→ **DATA**
*-*-*

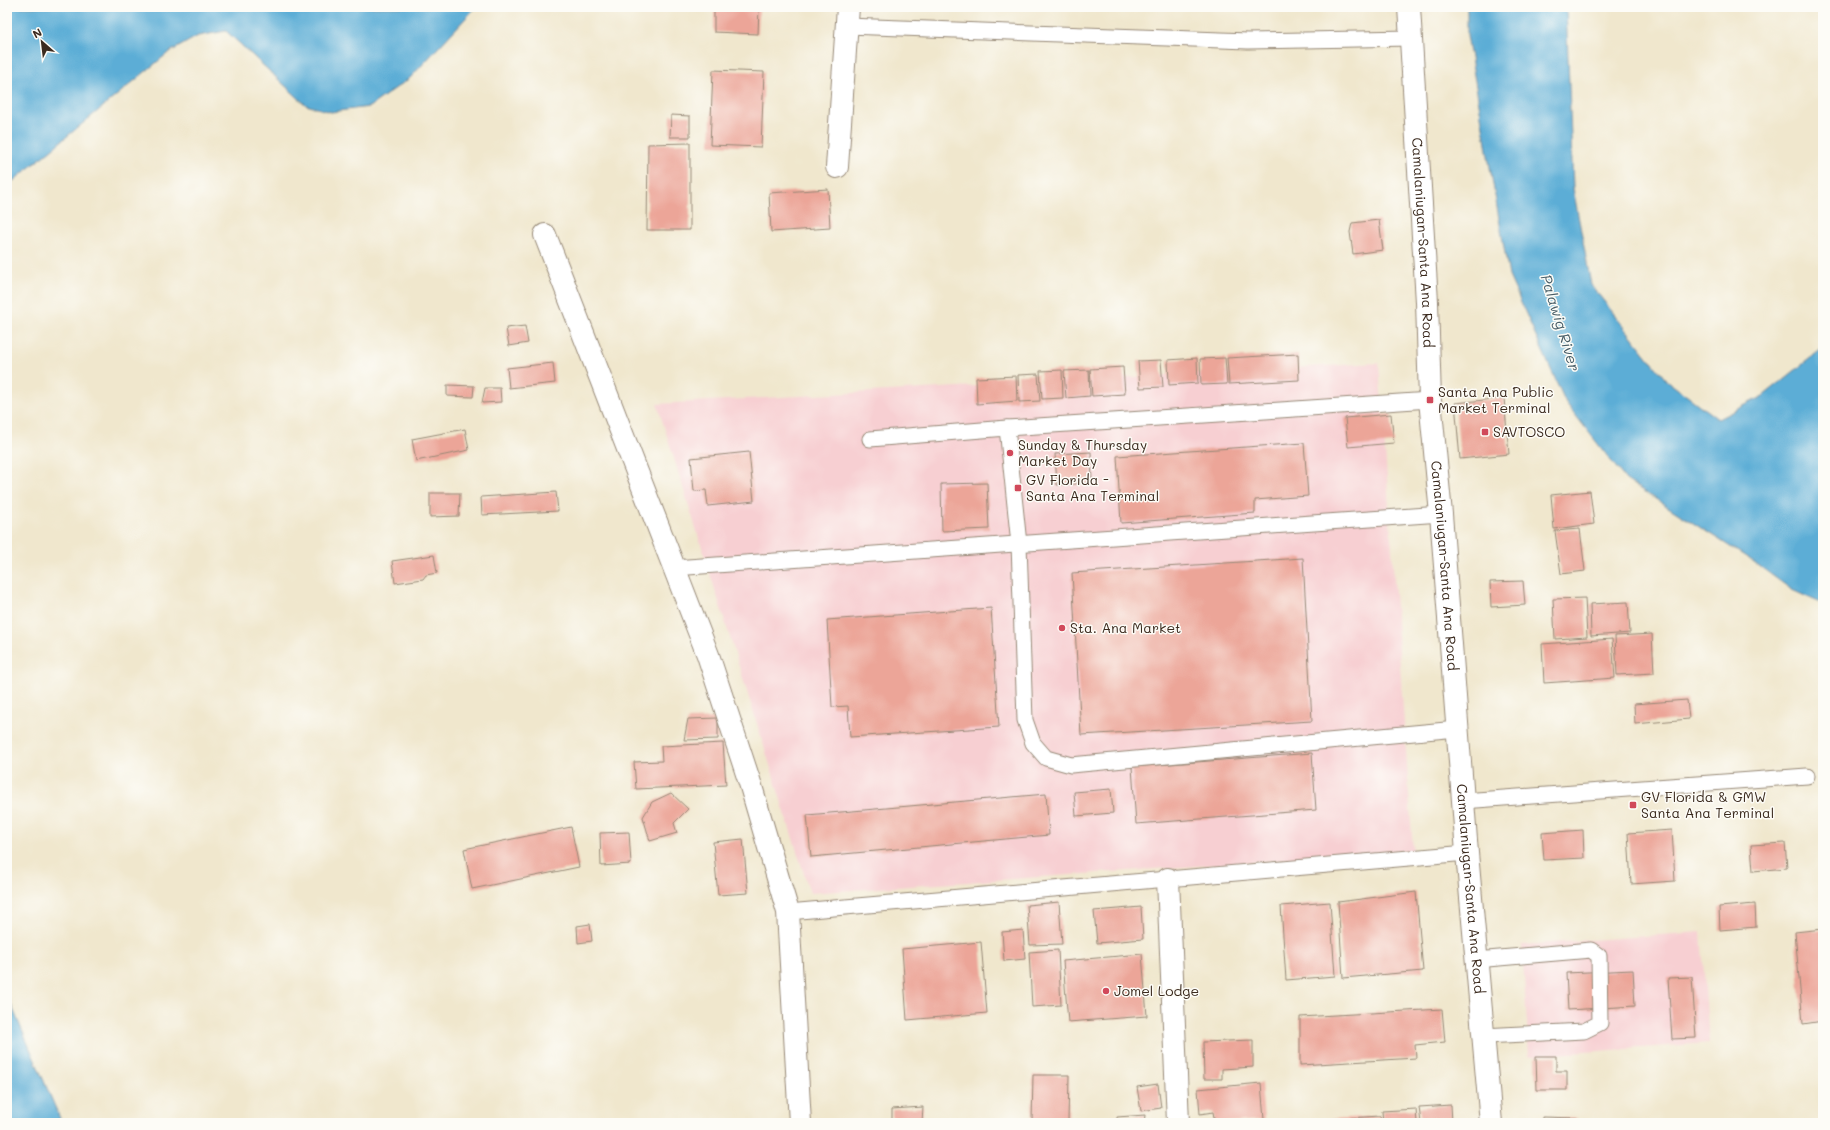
<svg xmlns="http://www.w3.org/2000/svg" width="1830" height="1130" viewBox="0 0 1830 1130" font-family="Mali,sans-serif">
	<rect width="100%" height="100%" fill="#fdfcf7"/>
	<filter id="ink" filterUnits="userSpaceOnUse"><feTurbulence type="fractalNoise" baseFrequency=".025" numOctaves="2"/><feDisplacementMap in="SourceGraphic" scale="8" xChannelSelector="R" yChannelSelector="G"/><feConvolveMatrix kernelMatrix="1 2 1 2 8 2 1 2 1" color-interpolation-filters="sRGB"/></filter>
	<filter id="wash" filterUnits="userSpaceOnUse"><feTurbulence type="fractalNoise" baseFrequency=".012" numOctaves="4" result="noise"/><feDisplacementMap in="SourceGraphic" scale="16" xChannelSelector="R" yChannelSelector="G"/><feGaussianBlur stdDeviation="0.9" result="paint"/><feColorMatrix in="noise" values="0 0 0 0 0 0 0 0 0 0 0 0 0 0 0 0 0 1.4 0 .05"/><feComposite in="paint" operator="in"/></filter>
	<g filter="url(#wash)">
		<rect width="100%" height="100%" fill="#f0e7cd"/>
		<g fill="#f7cfd2">
			<polygon points="1379,363 1413,851 810,893 657,404"/>
			<polygon points="1701,932 1709,1043 1529,1056 1522,945"/>
		</g>
		<g fill="#5badd6" stroke="#4b6c7a">
			<polygon points="7,7 476,7 410,78 369,107 331,112 306,105 226,31 198,36 168,53 7,186"/>
			<polygon points="1467,7 1566,7 1573,188 1591,285 1667,381 1718,419 1763,396 1823,348 1823,604 1792,590 1754,562 1626,480 1566,403 1509,276 1467,35"/>
			<polygon points="7,995 62,1123 7,1123"/>
		</g>
		<g id="blocks">
			<g fill="#eca598">
				<polygon points="714,7 759,7 758,34 714,32"/>
				<polygon points="713,70 764,72 761,147 710,145"/>
				<polygon points="671,115 690,116 690,137 670,137"/>
				<polygon points="690,143 690,230 647,230 648,144"/>
				<polygon points="828,189 830,228 771,232 769,193"/>
				<polygon points="1379,220 1383,250 1353,254 1350,232 1352,223"/>
				<polygon points="525,326 528,343 509,346 506,328"/>
				<polygon points="1298,354 1299,380 1229,384 1227,358"/>
				<polygon points="1197,358 1198,383 1169,385 1168,360"/>
				<polygon points="1225,358 1227,384 1201,385 1200,359"/>
				<polygon points="1161,360 1163,387 1140,388 1138,361"/>
				<polygon points="553,363 555,383 509,388 507,368"/>
				<polygon points="1123,367 1125,394 1092,396 1090,369"/>
				<polygon points="1062,370 1063,398 1042,399 1040,371"/>
				<polygon points="1089,370 1090,396 1066,398 1064,371"/>
				<polygon points="1038,374 1040,401 1019,402 1018,375"/>
				<polygon points="1016,376 1017,401 977,404 976,378"/>
				<polygon points="447,385 474,386 473,397 447,396"/>
				<polygon points="485,388 500,388 501,402 482,403"/>
				<polygon points="1504,398 1509,454 1460,459 1455,403"/>
				<polygon points="1391,414 1394,443 1348,447 1345,418"/>
				<polygon points="465,429 469,450 416,461 412,439"/>
				<polygon points="1304,443 1308,496 1255,500 1255,513 1121,523 1117,456"/>
				<polygon points="749,452 754,501 708,506 706,490 694,491 691,458"/>
				<polygon points="1091,452 1092,483 1057,485 1055,454"/>
				<polygon points="987,483 989,529 942,531 941,484"/>
				<polygon points="1590,491 1594,524 1554,529 1551,495"/>
				<polygon points="556,492 558,511 482,515 481,497"/>
				<polygon points="430,493 460,493 459,516 430,517"/>
				<polygon points="1580,529 1585,571 1561,574 1555,531"/>
				<polygon points="434,555 437,573 426,575 423,579 395,583 392,561"/>
				<polygon points="1303,558 1312,721 1081,735 1072,573"/>
				<polygon points="1523,581 1525,605 1491,607 1490,582"/>
				<polygon points="1585,598 1587,637 1555,639 1553,599"/>
				<polygon points="1628,602 1630,633 1591,636 1590,604"/>
				<polygon points="991,608 999,727 850,737 848,706 832,707 827,620"/>
				<polygon points="1652,634 1654,673 1617,675 1615,636"/>
				<polygon points="1612,639 1615,678 1544,683 1542,644"/>
				<polygon points="1687,700 1689,719 1635,724 1634,704"/>
				<polygon points="718,718 718,739 684,740 688,719"/>
				<polygon points="723,743 726,785 636,789 634,762 662,761 661,746"/>
				<polygon points="1312,753 1316,810 1136,824 1132,767"/>
				<polygon points="1111,789 1113,813 1076,816 1074,792"/>
				<polygon points="671,793 688,809 674,823 677,833 650,841 643,817 652,802"/>
				<polygon points="1046,794 1049,835 811,857 807,815"/>
				<polygon points="571,827 579,867 472,889 464,849"/>
				<polygon points="1583,830 1584,858 1544,860 1542,833"/>
				<polygon points="1672,830 1675,881 1631,884 1628,833"/>
				<polygon points="629,832 631,864 601,866 600,833"/>
				<polygon points="743,839 748,893 718,895 713,842"/>
				<polygon points="1785,843 1787,868 1753,871 1751,845"/>
				<polygon points="1416,892 1423,971 1343,978 1338,902"/>
				<polygon points="1059,902 1062,944 1030,945 1027,905"/>
				<polygon points="1330,902 1335,976 1286,980 1281,906"/>
				<polygon points="1755,904 1756,927 1720,930 1719,907"/>
				<polygon points="1141,907 1143,939 1097,943 1094,911"/>
				<polygon points="590,924 592,941 578,943 577,926"/>
				<polygon points="1823,929 1823,1021 1803,1024 1795,932"/>
				<polygon points="1023,930 1025,959 1004,961 1002,932"/>
				<polygon points="981,942 987,1013 907,1020 902,949"/>
				<polygon points="1058,950 1061,1005 1032,1007 1029,952"/>
				<polygon points="1142,954 1147,1016 1068,1022 1063,961"/>
				<polygon points="1633,970 1635,1006 1568,1010 1566,973"/>
				<polygon points="1692,977 1696,1038 1672,1039 1668,978"/>
				<polygon points="1442,1009 1445,1042 1415,1045 1416,1058 1300,1065 1300,1017"/>
				<polygon points="1253,1040 1253,1067 1222,1069 1222,1079 1204,1079 1203,1042"/>
				<polygon points="1536,1056 1556,1056 1556,1071 1567,1071 1567,1090 1537,1090"/>
				<polygon points="1033,1075 1069,1075 1068,1122 1032,1122"/>
				<polygon points="1261,1083 1264,1120 1215,1123 1213,1112 1200,1114 1198,1089"/>
				<polygon points="1158,1084 1161,1108 1141,1111 1137,1087"/>
				<polygon points="1451,1105 1452,1123 1421,1123 1419,1107"/>
				<polygon points="923,1107 922,1123 892,1123 892,1109"/>
				<polygon points="1416,1109 1417,1123 1383,1123 1382,1111"/>
				<polygon points="1145,1115 1144,1123 1117,1123 1117,1117"/>
				<polygon points="1380,1116 1381,1123 1317,1123 1317,1120"/>
				<polygon points="1543,1117 1577,1118 1576,1123 1543,1123"/>
			</g>
		</g>
	</g>
	<g filter="url(#ink)">
		<use href="#blocks" fill-opacity="0" stroke="#968876" stroke-width="1"/>
		<g fill="none" stroke-linecap="round" stroke-linejoin="round">
			<defs>
				<g id="lane">
					<polyline points="847,26 1248,41 1411,38"/>
					<polyline points="1007,428 1019,544 1025,720 1033,743 1046,758 1071,765 1457,729"/>
					<polyline points="870,439 1007,428 1430,400"/>
					<polyline points="674,568 1441,514"/>
					<polyline points="1463,801 1807,776"/>
					<polyline points="788,912 1467,853"/>
					<polyline points="1476,960 1591,950 1599,956 1600,1023 1584,1031 1483,1036"/>
				</g>
				<g id="street">
					<polyline points="837,167 848,7"/>
					<polyline points="545,235 708,655 750,783 788,912 800,1123"/>
					<polyline points="1168,879 1178,1123"/>
				</g>
				<g id="primary">
					<path id="s1" d="M 1409,7 L 1427,302 L 1430,400 L 1441,514 L 1467,853 L 1491,1123"/>
				</g>
			</defs>
			<use href="#lane" stroke="#968876" stroke-width="17"/>
			<use href="#street" stroke="#968876" stroke-width="24"/>
			<use href="#primary" stroke="#968876" stroke-width="24"/>
			<use href="#lane" stroke="#fff" stroke-width="15"/>
			<use href="#street" stroke="#fff" stroke-width="22"/>
			<use href="#primary" stroke="#fff" stroke-width="22"/>
		</g>
	</g>
	<g fill="#d1495b" stroke="#fdfcf7" stroke-width="1.5">
		<rect x="1426" y="396" width="8" height="8" rx="2"/>
		<rect x="1481" y="428" width="8" height="8" rx="2"/>
		<circle cx="1010" cy="453" r="4"/>
		<rect x="1014" y="484" width="8" height="8" rx="2"/>
		<circle cx="1062" cy="628" r="4"/>
		<rect x="1629" y="801" width="8" height="8" rx="2"/>
		<circle cx="1106" cy="991" r="4"/>
	</g>
	<g text-anchor="middle" stroke-width="3" stroke-linejoin="round" paint-order="stroke">
		<g font-size="14" fill="#3b2a1e" stroke="#fdfcf7">
			<text dy="5" stroke="none"><textPath href="#s1" startOffset="236">Camalaniugan-Santa Ana Road</textPath></text>
			<text dy="5" stroke="none"><textPath href="#s1" startOffset="560">Camalaniugan-Santa Ana Road</textPath></text>
			<text dy="5" stroke="none"><textPath href="#s1" startOffset="884">Camalaniugan-Santa Ana Road</textPath></text>
		</g>
		<g font-size="14" fill="#3b2a1e" stroke="#fdfcf7" text-anchor="start">
			<text x="1438" y="397">Santa Ana Public<tspan x="1438" dy="16">Market Terminal</tspan></text>
			<text x="1493" y="437">SAVTOSCO</text>
			<text x="1018" y="450">Sunday &amp; Thursday<tspan x="1018" dy="16">Market Day</tspan></text>
			<text x="1026" y="485">GV Florida -<tspan x="1026" dy="16">Santa Ana Terminal</tspan></text>
			<text x="1070" y="633">Sta. Ana Market</text>
			<text x="1641" y="802">GV Florida &amp; GMW<tspan x="1641" dy="16">Santa Ana Terminal</tspan></text>
			<text x="1114" y="996">Jomel Lodge</text>
		</g>
		<g font-size="15" font-style="italic" fill="#485e68" stroke="#fdfcf7">
			<text transform="translate(1560 323) rotate(73)" y="5">Palawig River</text>
		</g>
	</g>
	<rect width="1830" height="1130" fill="none" stroke="#fdfcf7" stroke-width="24"/>
	<g transform="translate(42 42) rotate(332)" stroke="#fdfcf7" stroke-width="3" paint-order="stroke">
	<path d="M0-3L7 15L0 10L-7 15Z" fill="#3b2a1e"/>
	<text y="-6" font-size="11" font-weight="bold" text-anchor="middle" fill="#3b2a1e">N</text>
	</g>
</svg>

*-*-*

→ **PROBLEM TO WORK ON**
Your reply should be a single number: the count of lines above that include the string "lane".

→ **RESPONSE TO THIS TASK**
3